### [WORK REQUIRED]
Take each line of the records below that contains the string "Demo" and copy it.

..............................

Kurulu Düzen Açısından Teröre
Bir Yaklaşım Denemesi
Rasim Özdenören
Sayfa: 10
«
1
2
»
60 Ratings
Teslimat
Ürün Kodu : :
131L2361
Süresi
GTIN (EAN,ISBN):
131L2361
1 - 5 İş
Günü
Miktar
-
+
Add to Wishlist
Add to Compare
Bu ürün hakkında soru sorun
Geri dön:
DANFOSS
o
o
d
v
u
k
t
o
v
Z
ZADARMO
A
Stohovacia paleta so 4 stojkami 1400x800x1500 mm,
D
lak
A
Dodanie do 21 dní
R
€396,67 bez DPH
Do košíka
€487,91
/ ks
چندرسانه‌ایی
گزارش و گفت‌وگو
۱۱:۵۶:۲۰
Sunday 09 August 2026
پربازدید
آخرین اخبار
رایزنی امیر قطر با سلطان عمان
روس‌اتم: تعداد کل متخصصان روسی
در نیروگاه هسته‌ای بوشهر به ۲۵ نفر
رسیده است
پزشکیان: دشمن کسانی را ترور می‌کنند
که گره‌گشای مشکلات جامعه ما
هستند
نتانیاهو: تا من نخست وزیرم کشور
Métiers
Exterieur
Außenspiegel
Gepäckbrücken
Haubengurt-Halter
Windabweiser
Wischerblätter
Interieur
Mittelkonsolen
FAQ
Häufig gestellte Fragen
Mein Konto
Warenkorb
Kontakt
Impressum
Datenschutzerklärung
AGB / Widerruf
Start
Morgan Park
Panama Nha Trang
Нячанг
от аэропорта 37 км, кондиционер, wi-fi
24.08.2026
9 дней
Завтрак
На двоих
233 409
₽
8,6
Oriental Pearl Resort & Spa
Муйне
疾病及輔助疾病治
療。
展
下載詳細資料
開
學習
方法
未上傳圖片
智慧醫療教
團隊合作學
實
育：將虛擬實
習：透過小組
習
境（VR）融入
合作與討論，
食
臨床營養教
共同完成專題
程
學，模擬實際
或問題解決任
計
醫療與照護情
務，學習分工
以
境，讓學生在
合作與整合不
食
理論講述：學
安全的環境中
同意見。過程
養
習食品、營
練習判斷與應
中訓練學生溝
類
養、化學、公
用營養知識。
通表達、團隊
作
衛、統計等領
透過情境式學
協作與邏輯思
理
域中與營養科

..............................

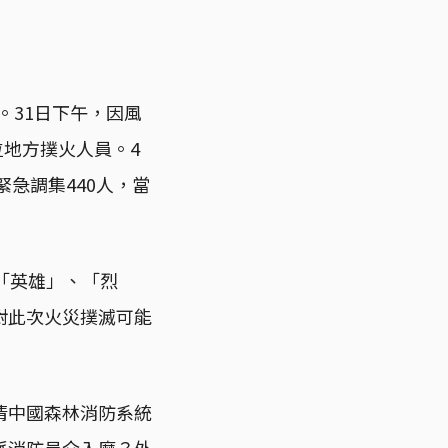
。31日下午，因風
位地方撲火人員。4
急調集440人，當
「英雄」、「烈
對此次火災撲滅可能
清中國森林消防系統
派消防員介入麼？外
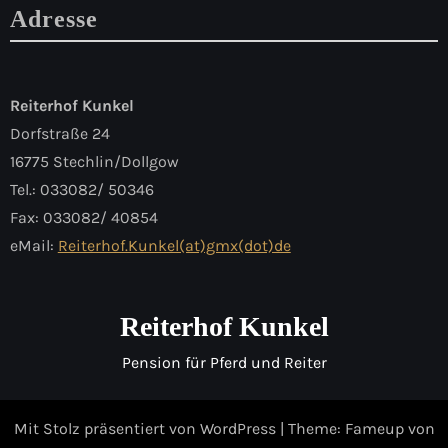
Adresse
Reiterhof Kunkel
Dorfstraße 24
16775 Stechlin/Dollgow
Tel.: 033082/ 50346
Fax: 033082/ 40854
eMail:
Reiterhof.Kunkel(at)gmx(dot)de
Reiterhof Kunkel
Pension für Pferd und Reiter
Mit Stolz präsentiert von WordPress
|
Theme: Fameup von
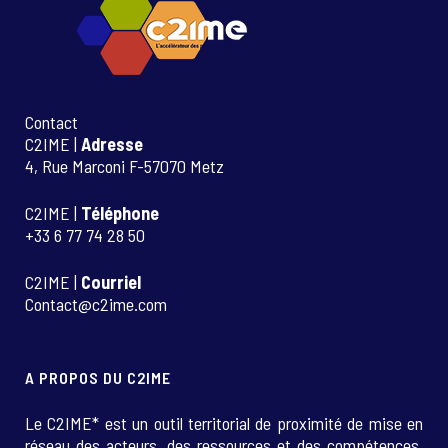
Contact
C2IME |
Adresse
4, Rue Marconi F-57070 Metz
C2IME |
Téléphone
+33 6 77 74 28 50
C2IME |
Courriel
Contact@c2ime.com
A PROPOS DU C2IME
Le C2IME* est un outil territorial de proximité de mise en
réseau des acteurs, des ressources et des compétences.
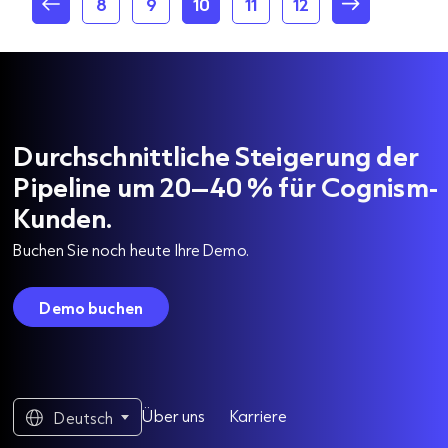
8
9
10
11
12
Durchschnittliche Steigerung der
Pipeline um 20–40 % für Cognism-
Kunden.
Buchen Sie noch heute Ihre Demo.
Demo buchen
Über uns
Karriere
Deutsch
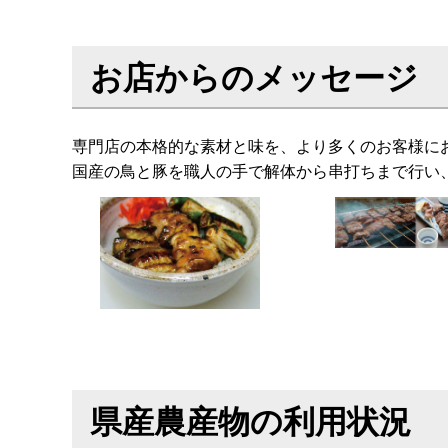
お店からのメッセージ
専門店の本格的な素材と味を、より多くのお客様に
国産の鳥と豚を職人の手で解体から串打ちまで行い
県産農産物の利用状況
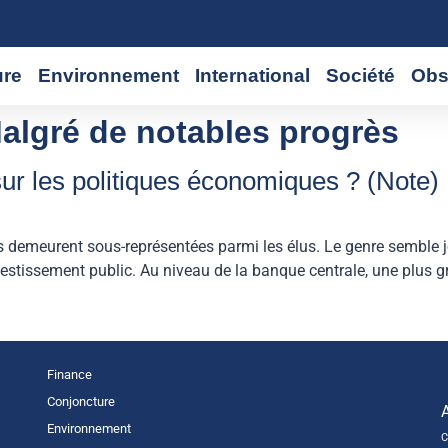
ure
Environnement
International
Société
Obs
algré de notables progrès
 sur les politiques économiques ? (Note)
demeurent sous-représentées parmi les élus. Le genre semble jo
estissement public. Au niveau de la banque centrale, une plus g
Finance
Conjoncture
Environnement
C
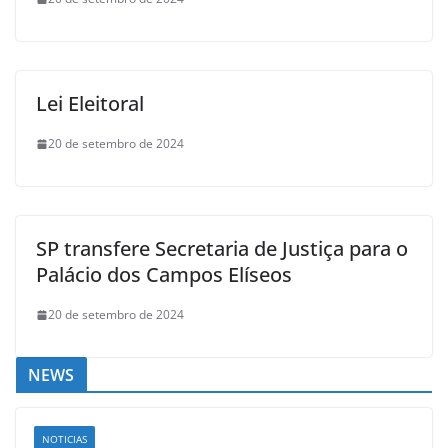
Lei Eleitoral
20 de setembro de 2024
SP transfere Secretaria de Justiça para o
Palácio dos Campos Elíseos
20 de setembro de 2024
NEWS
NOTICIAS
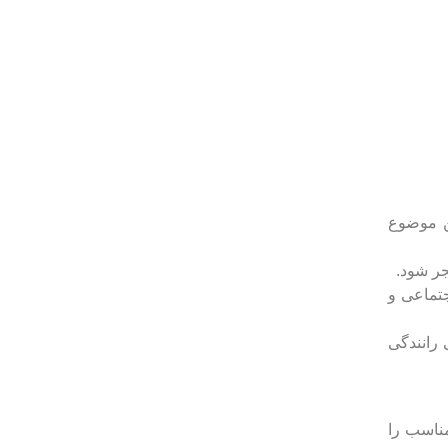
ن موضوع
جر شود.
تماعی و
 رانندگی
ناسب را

..............................

### [OUTPUT BELOW]
Buchen Sie noch heute Ihre Demo.
Demo buchen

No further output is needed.